*** Extract provided

A mobile noncontact thermal imaging camera employs a stabilization module that detects stability of the received image and provides correction to the detected thermal signals. The stabilization improves sharpness of the thermal image by adjusting signal at the output means and improves noise reduction by processing signals from the pixels corresponding to a particular part of the object image. The stabilization module may have various embodiments, including an accelerometer or a visible video camera having an overlapping field of view with a thermal camera. The invention is applicable to both—the multi-pixel thermal imagers and single-pixel IR thermometers.

Claims

exact text as granted — not AI-modified
1 . A thermal radiation device intended for receiving thermal radiation originated in an object not being part of the thermal radiation device, comprising a thermal radiation sensor generating a first signal in response to the thermal radiation, a thermal radiation optical system having the first field of view, a signal processor and output device, further comprising
 a monitor being responsive to a mutual disposition of the thermal radiation device and the object and generating a second signal in relationship to the disposition, wherein the first signal and the second signal are being coupled to the signal processor.

******

▶ _Tasks to perform_:
1. In the thermal camera patent text, reproduce everything from "A mobile noncontact" down to "single-pixel IR thermometers.".
2. List every component that claim 1 of the thermal camera patent text says the thermal radiation device comprises.
3. Continue the thermal camera patent text from its last sentence.
The listing placed after this point is separate material.

*** Supplied entries

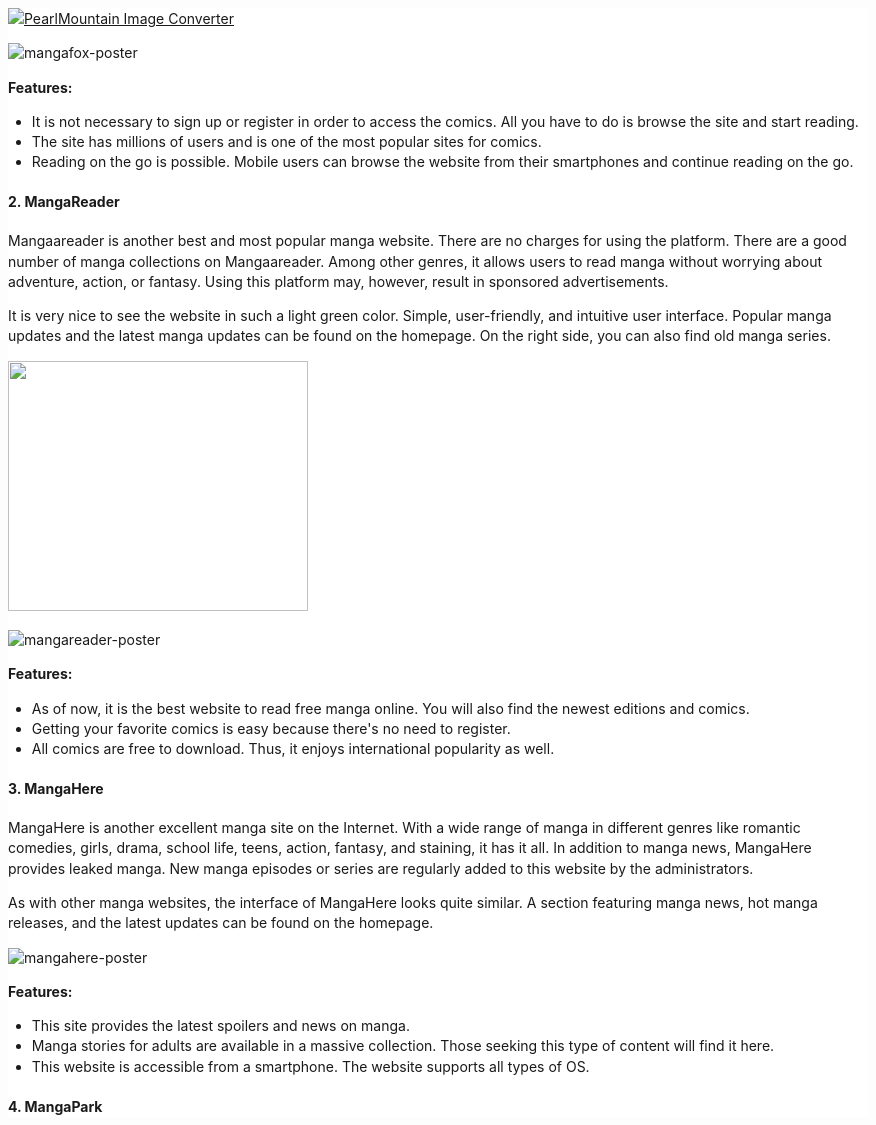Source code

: 
<a href="https://secure.2checkout.com/order/checkout.php?PRODS=4550420&QTY=1&AFFILIATE=108875&CART=1"><img src="https://www.pearlmountainsoft.com/n_img/product/pic/f_02.jpg" border="0">PearlMountain Image Converter</a>

![mangafox-poster](https://images.wondershare.com/filmora/article-images/mangafox-poster.png)

**Features:**

* It is not necessary to sign up or register in order to access the comics. All you have to do is browse the site and start reading.
* The site has millions of users and is one of the most popular sites for comics.
* Reading on the go is possible. Mobile users can browse the website from their smartphones and continue reading on the go.

#### 2\. MangaReader

Mangaareader is another best and most popular manga website. There are no charges for using the platform. There are a good number of manga collections on Mangaareader. Among other genres, it allows users to read manga without worrying about adventure, action, or fantasy. Using this platform may, however, result in sponsored advertisements.

It is very nice to see the website in such a light green color. Simple, user-friendly, and intuitive user interface. Popular manga updates and the latest manga updates can be found on the homepage. On the right side, you can also find old manga series.


<a href="https://homestyler.sjv.io/c/5597632/2044747/22993" target="_top" id="2044747"><img src="//a.impactradius-go.com/display-ad/22993-2044747" border="0" alt="" width="300" height="250"/></a><img height="0" width="0" src="https://imp.pxf.io/i/5597632/2044747/22993" style="position:absolute;visibility:hidden;" border="0" />

![mangareader-poster](https://images.wondershare.com/filmora/article-images/mangareader-poster.png)

**Features:**

* As of now, it is the best website to read free manga online. You will also find the newest editions and comics.
* Getting your favorite comics is easy because there's no need to register.
* All comics are free to download. Thus, it enjoys international popularity as well.

#### 3. MangaHere

MangaHere is another excellent manga site on the Internet. With a wide range of manga in different genres like romantic comedies, girls, drama, school life, teens, action, fantasy, and staining, it has it all. In addition to manga news, MangaHere provides leaked manga. New manga episodes or series are regularly added to this website by the administrators.

As with other manga websites, the interface of MangaHere looks quite similar. A section featuring manga news, hot manga releases, and the latest updates can be found on the homepage.

![mangahere-poster](https://images.wondershare.com/filmora/article-images/mangahere-poster.png)

**Features:**

* This site provides the latest spoilers and news on manga.
* Manga stories for adults are available in a massive collection. Those seeking this type of content will find it here.
* This website is accessible from a smartphone. The website supports all types of OS.

#### 4\. MangaPark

******

▶ _Results of the exercise_:
1.
A mobile noncontact thermal imaging camera employs a stabilization module that detects stability of the received image and provides correction to the detected thermal signals. The stabilization improves sharpness of the thermal image by adjusting signal at the output means and improves noise reduction by processing signals from the pixels corresponding to a particular part of the object image. The stabilization module may have various embodiments, including an accelerometer or a visible video camera having an overlapping field of view with a thermal camera. The invention is applicable to both—the multi-pixel thermal imagers and single-pixel IR thermometers.

2.
- a thermal radiation sensor
- a thermal radiation optical system
- a signal processor
- an output device
- a monitor

3.
     
     
         2 . A thermal radiation device of  claim 1 , wherein said monitor comprises a gyroscope. 
     
     
         3 . A thermal radiation detecting device of  claim 1 , wherein said monitor comprises an accelerometer responsive to motion along at least one axis or at least one rotation. 
     
     
         4 . A thermal radiation device of  claim 1 , wherein said monitor comprises a digital imaging camera having a second filed of view and containing a multi-pixel imaging sensor responsive to electromagnetic radiation substantially in the visible spectral range. 
     
     
         5 . A thermal radiation device of  claim 1 , wherein said signal processor is capable of averaging signals received from the monitor. 
     
     
         6 . A thermal radiation device of  claim 4 , wherein the first and second fields of view at least partially overlap.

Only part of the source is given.